Medica Aktuell, 18.11.2011

Weiterentwicklung des DRG-Systems stockt wegen Pflege-Fördermitteln

Kassen und Kliniken sind uneins über die Einpreisung der Fördermittel. Für den Fallpauschalenkatalog 2012 erlässt das Gesundheitsministerium eine Ersatzvornahme.

Von Ilse Schlingensiepen

DÜSSELDORF. Erstmals seit Jahren haben sich Krankenhäuser und Krankenkassen nicht auf eine Vereinbarung für die Weiterentwicklung des DRG-Systems verständigen können. Deshalb wird es für den Fallpauschalenkatalog 2012 eine Ersatzvornahme des Bundesgesundheitsministeriums geben.

"Wir rechnen damit, dass wir die Ersatzvornahme Anfang Dezember in trockenen Tüchern haben", sagte Ferdinand Rau, Referatsleiter "Wirtschaftliche Fragen der Krankenhäuser" im Ministerium, beim 34. Deutschen Krankenhaustag.
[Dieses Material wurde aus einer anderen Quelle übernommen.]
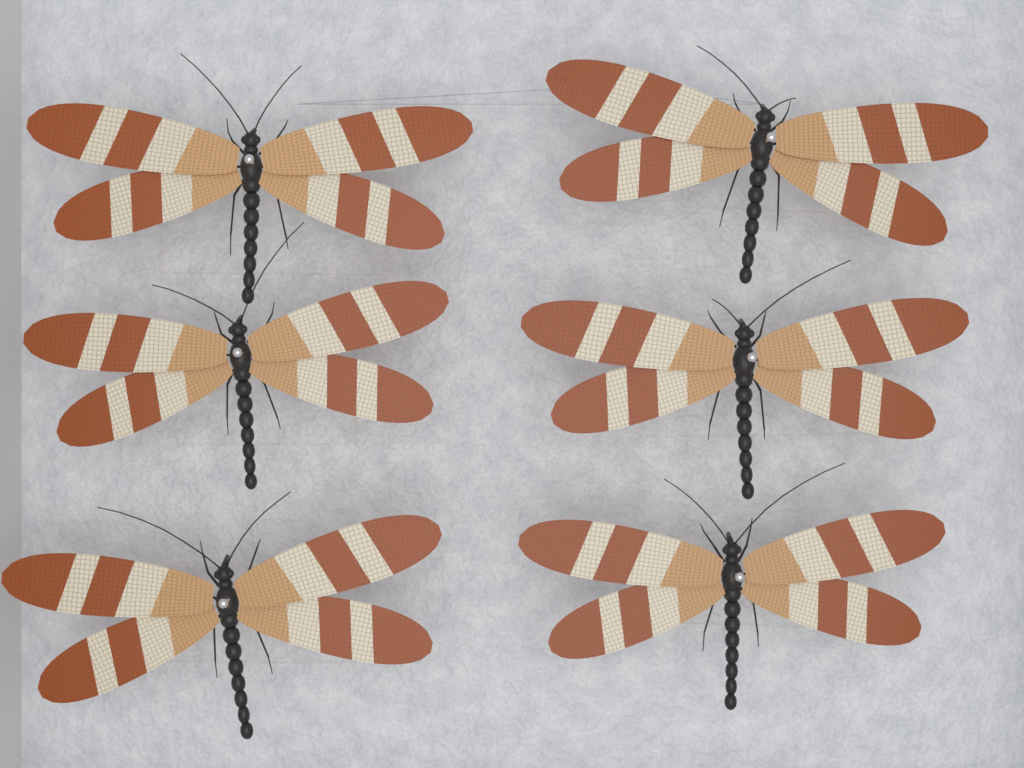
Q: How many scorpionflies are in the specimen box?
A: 6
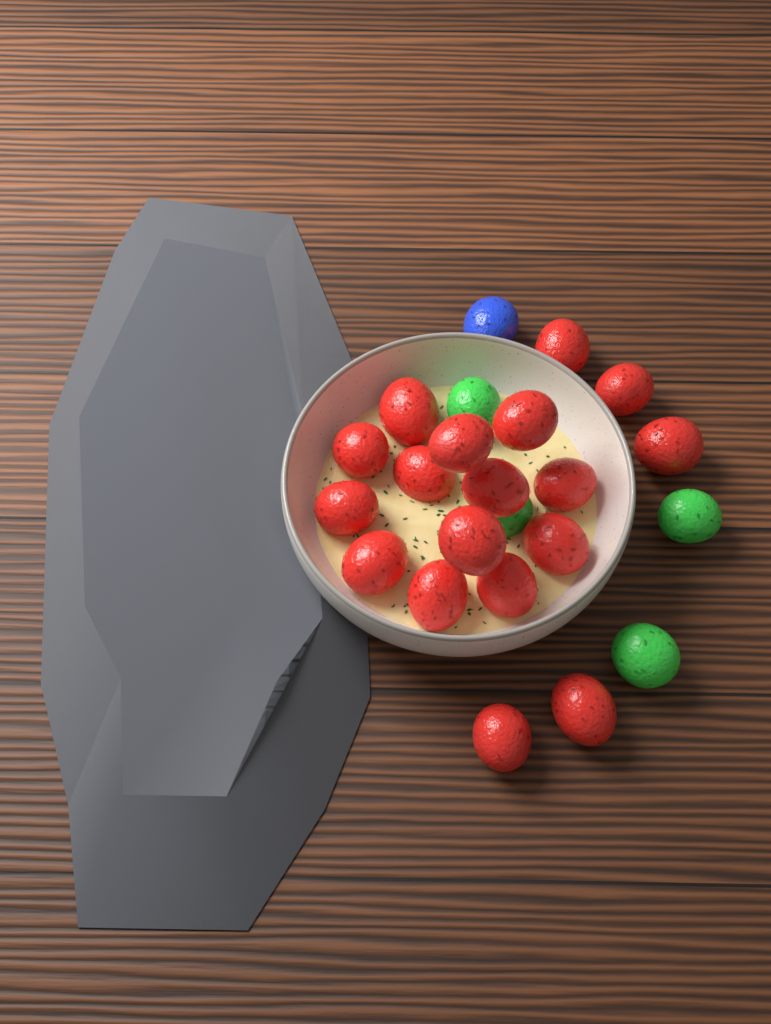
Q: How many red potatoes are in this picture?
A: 18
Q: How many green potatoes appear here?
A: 4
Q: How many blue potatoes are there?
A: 1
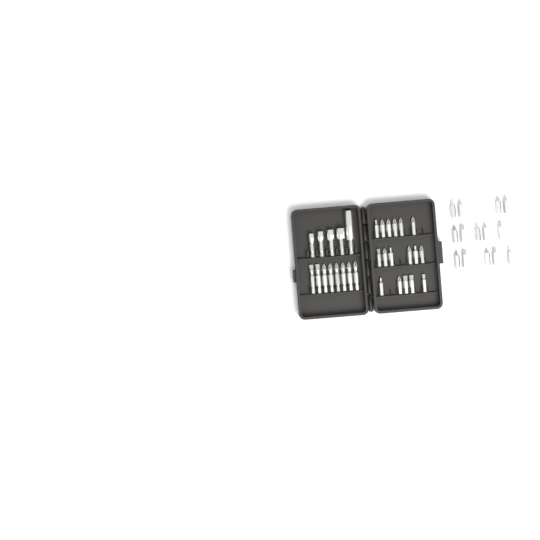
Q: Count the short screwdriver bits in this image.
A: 31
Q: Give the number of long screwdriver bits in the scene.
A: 8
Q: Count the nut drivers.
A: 5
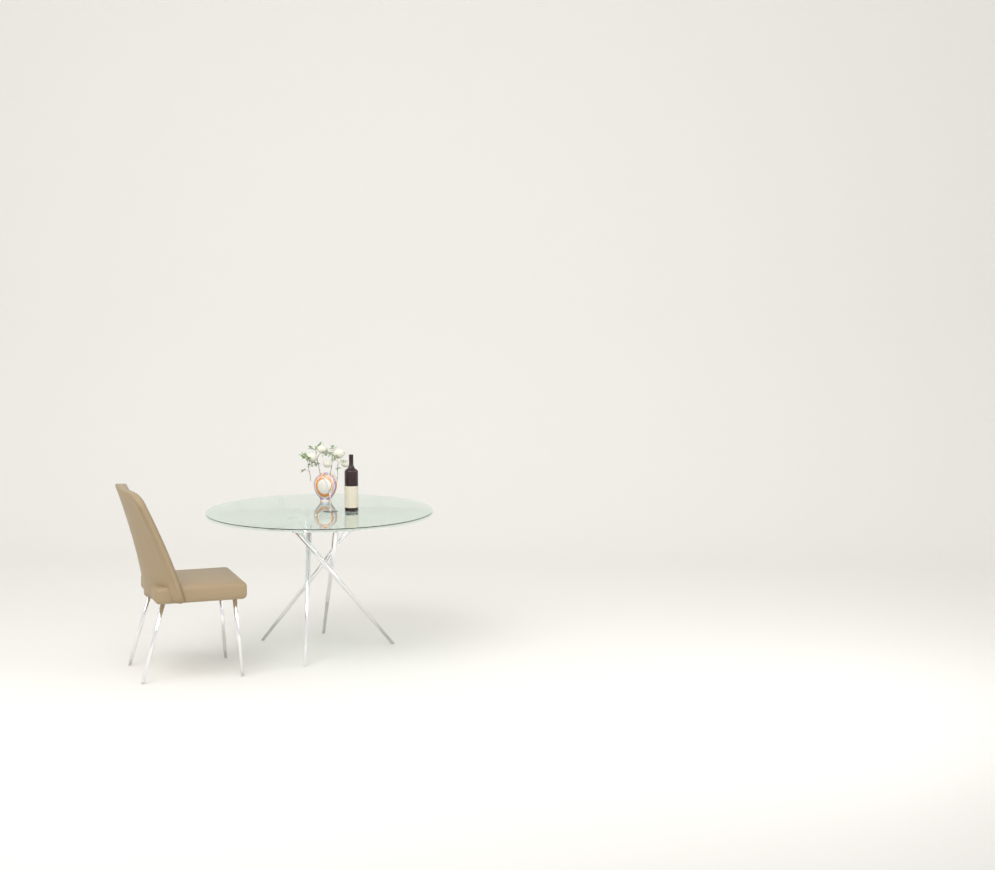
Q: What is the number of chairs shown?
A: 1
Grund für das Scheitern war nicht der Inhalt des DRG-Katalogs, sondern die Überführung der Finanzmittel aus dem Pflegestellen-Förderprogramm. Die Gelder, die von den Kassen in den Jahren 2009 bis 2011 zur Einstellung neuer Pflegekräfte gezahlt wurden, sollen zielgerichtet in Bereiche mit einem hohen pflegerischen Aufwand fließen.
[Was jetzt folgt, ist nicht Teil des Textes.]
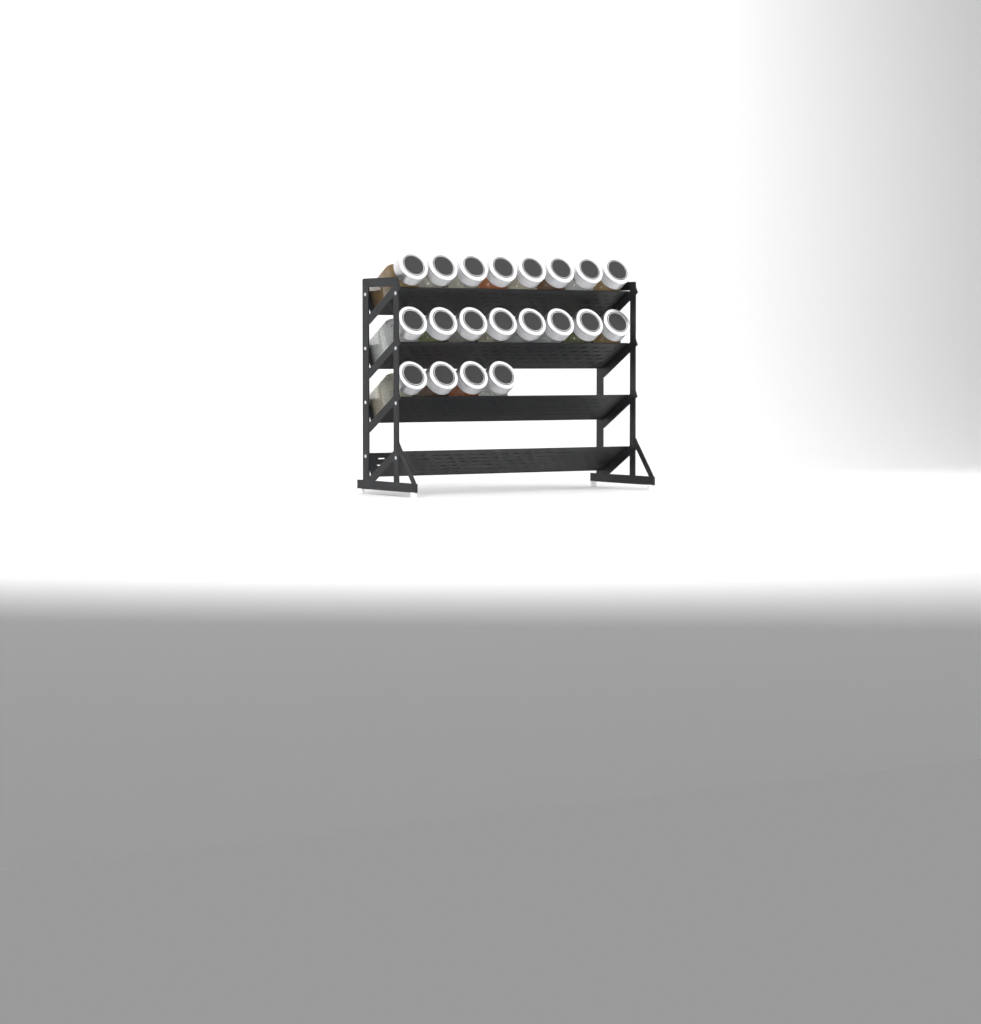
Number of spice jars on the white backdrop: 20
Das Institut für das Entgeltsystem im Krankenhaus hat dafür zwei neue Zusatzentgelte ermittelt: 1290 Euro für Erwachsene und 2805 Euro für Kinder.
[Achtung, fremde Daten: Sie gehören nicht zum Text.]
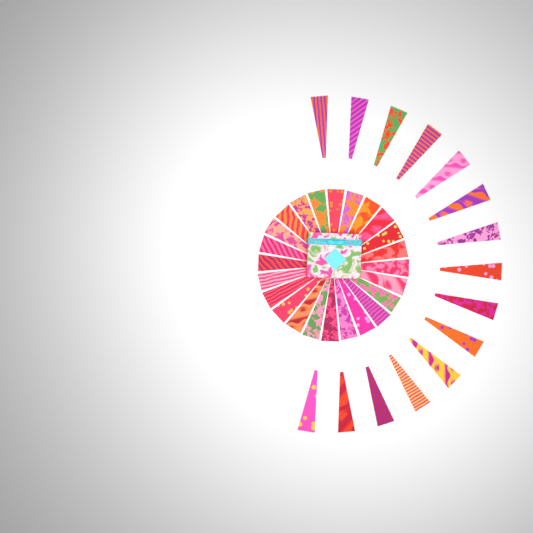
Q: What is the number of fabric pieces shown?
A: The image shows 39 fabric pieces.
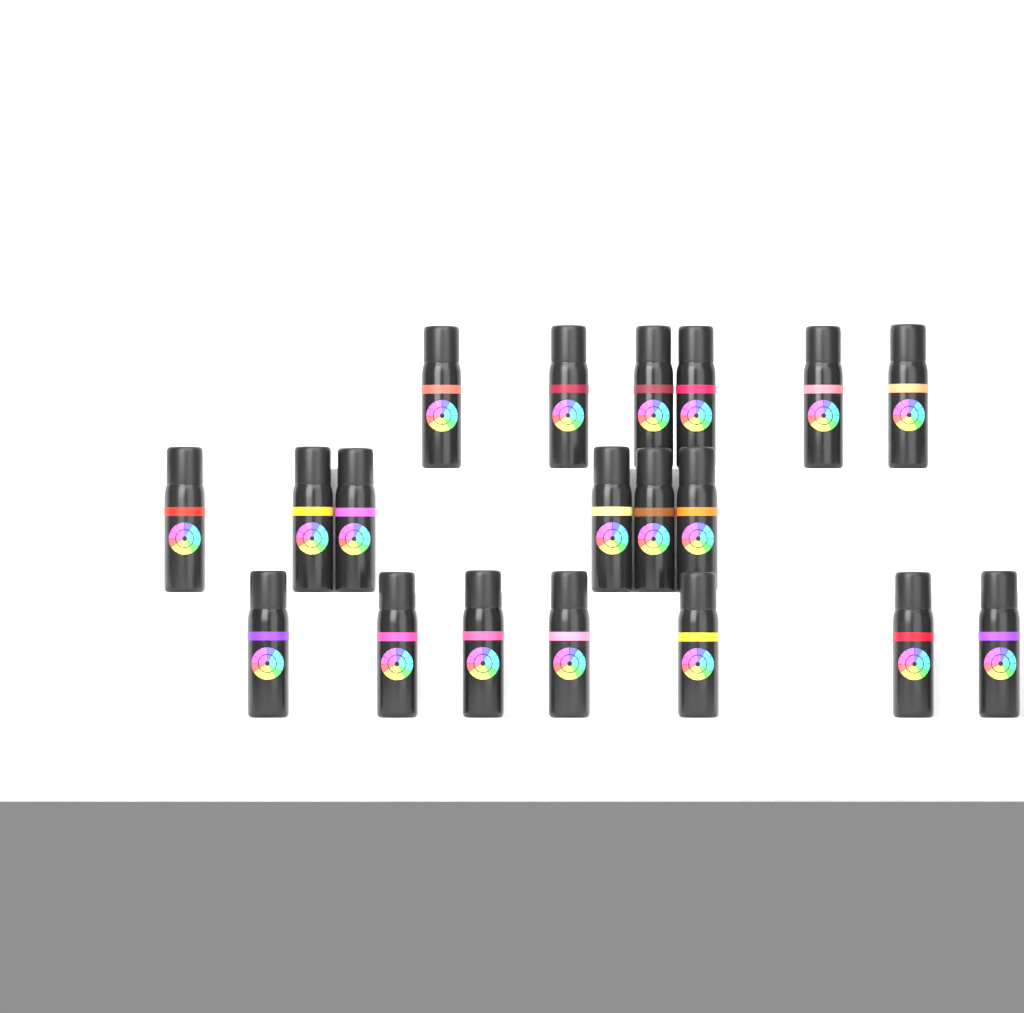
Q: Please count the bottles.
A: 19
Da im Krankenhausentgeltgesetz nur die Rede von einer Überführung der Pflegefördermittel in den Landesbasisfallwert ist, fürchten die Krankenkassen jetzt, dass die Zusatzentgelte dann noch aufgesattelt werden. Es gebe das Risiko der Doppelfinanzierung, sagte Dr. Wulf-Dietrich Leber vom GKV-Spitzenverband. "Wir wollen eine Überführung der Mittel ohne Mehrung und Minderung."

Dr. Roland Laufer von der Deutschen Krankenhausgesellschaft hält die Befürchtung für unbegründet. "Der Vorwurf, die Krankenhäuser wollten höhere Beträge erzielen, ist fern der Realität." Laufer bezifferte das Finanzvolumen des Förderprogrammes für das Jahr 2011 mit 500 Millionen Euro.

2012 würden über die neuen Zusatzentgelte rund 300 Millionen Euro als zusätzliche Erlöse an die Krankenhäuser fließen, sagte er. Die restlichen 200 Millionen Euro kämen über eine Erhöhung der Landesbasisfallwerte.

In der Ersatzvornahme werde klar festgelegt, dass die Fördermittel weder erhöht noch geschmälert werden dürfen, kündigte Rau an.